From the results shown in Tables 1 and 2, when the organic nitrogen compound forming the chelate complex with the fine metal powder is contained in the conductive paste, the internal electrode film thickness obtained by printing becomes uniform, and the capacity yield and reliability are improved. It can be seen that the sex is improved.

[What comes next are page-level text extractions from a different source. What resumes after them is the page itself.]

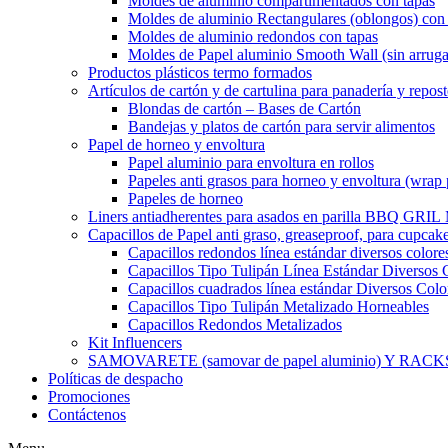
Moldes de aluminio compartimentados con tapas
Moldes de aluminio Rectangulares (oblongos) con 
Moldes de aluminio redondos con tapas
Moldes de Papel aluminio Smooth Wall (sin arruga
Productos plásticos termo formados
Artículos de cartón y de cartulina para panadería y repost
Blondas de cartón – Bases de Cartón
Bandejas y platos de cartón para servir alimentos
Papel de horneo y envoltura
Papel aluminio para envoltura en rollos
Papeles anti grasos para horneo y envoltura (wrap 
Papeles de horneo
Liners antiadherentes para asados en parilla BBQ GRI
Capacillos de Papel anti graso, greaseproof, para cupcak
Capacillos redondos línea estándar diversos colore
Capacillos Tipo Tulipán Línea Estándar Diversos 
Capacillos cuadrados línea estándar Diversos Colo
Capacillos Tipo Tulipán Metalizado Horneables
Capacillos Redondos Metalizados
Kit Influencers
SAMOVARETE (samovar de papel aluminio) Y RACK
Políticas de despacho
Promociones
Contáctenos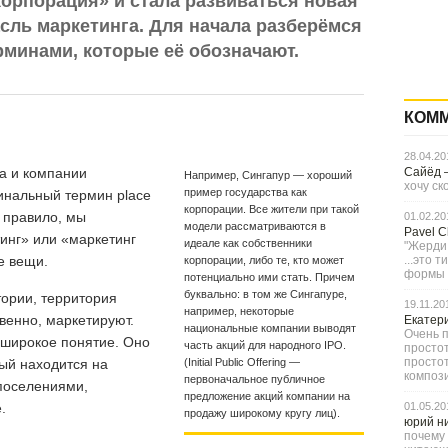
корпорация» и стала развиваться новая
сль маркетинга. Для начала разберёмся
рминами, которые её обозначают.
КОМ
28.04.20
а и компании
Сайёд
Например, Сингапур — хороший
хочу ск
пример государства как
гинальный термин place
корпорации. Все жители при такой
к правило, мы
01.02.20
модели рассматриваются в
Pavel 
инг» или «маркетинг
идеале как собственники
"Жерди,
е вещи.
...это 
корпорации, либо те, кто может
формы с
потенциально ими стать. Причем
буквально: в том же Сингапуре,
тории, территория
19.11.20
например, некоторые
венно, маркетируют.
Екатер
национальные компании выводят
Очень п
широкое понятие. Оно
часть акций для народного IPO.
простот
просто
рый находится на
(Initial Public Offering —
компози
первоначальное публичное
 поселениями,
предложение акций компании на
.
01.05.20
продажу широкому кругу лиц).
юрий н
почему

Example 3 The content of the organic nitrogen compound was 0.01 based on the weight of the fine metal powder.
In the range of 5.0 wt% to prepare a conductive paste in the same manner as in Example 1, form a laminated ceramic capacitor in the same manner as in Example 1, and make a laminated ceramic capacitor in the same manner as in Example 1. The standard deviation of the acquisition volume and the number of delaminations were investigated. As a result, when the addition amount of the organic nitrogen compound is less than 0.01 wt%, there is a problem that the chelating agent is insufficient and the dispersibility is insufficient, and when the addition amount of the organic nitrogen compound exceeds 5.0 wt%. The debinding process became defective, and delamination occurred, which was a problem.

[0025]

According to the present invention, the conductive paste forming the internal electrodes contains the fine metal powder and the organic nitrogen compound forming the chelate complex, so that the internal electrode film thickness obtained by printing becomes uniform. This has the effect of improving yield and reliability.

Claims (3)

[Claims] 1. A conductive paste obtained by dispersing metal fine powder with an organic binder and an organic solvent, wherein the conductive paste contains an organic nitrogen compound that forms a chelate complex with the metal fine powder. 2. An organic nitrogen compound having a —N═N— bond, an organic nitrogen compound having a —C═N— and an OH bond, and an organic nitrogen compound which forms a chelate complex with the fine metal powder.
The conductive paste according to claim 1, wherein the conductive paste is at least one organic nitrogen compound selected from N <and an organic nitrogen compound having an -OH bond. 3. The content of the organic nitrogen compound which forms a chelate complex with the fine metal powder is 0.01 to the weight of the fine metal powder.
The conductive paste according to claim 1, which is 5.0 wt%.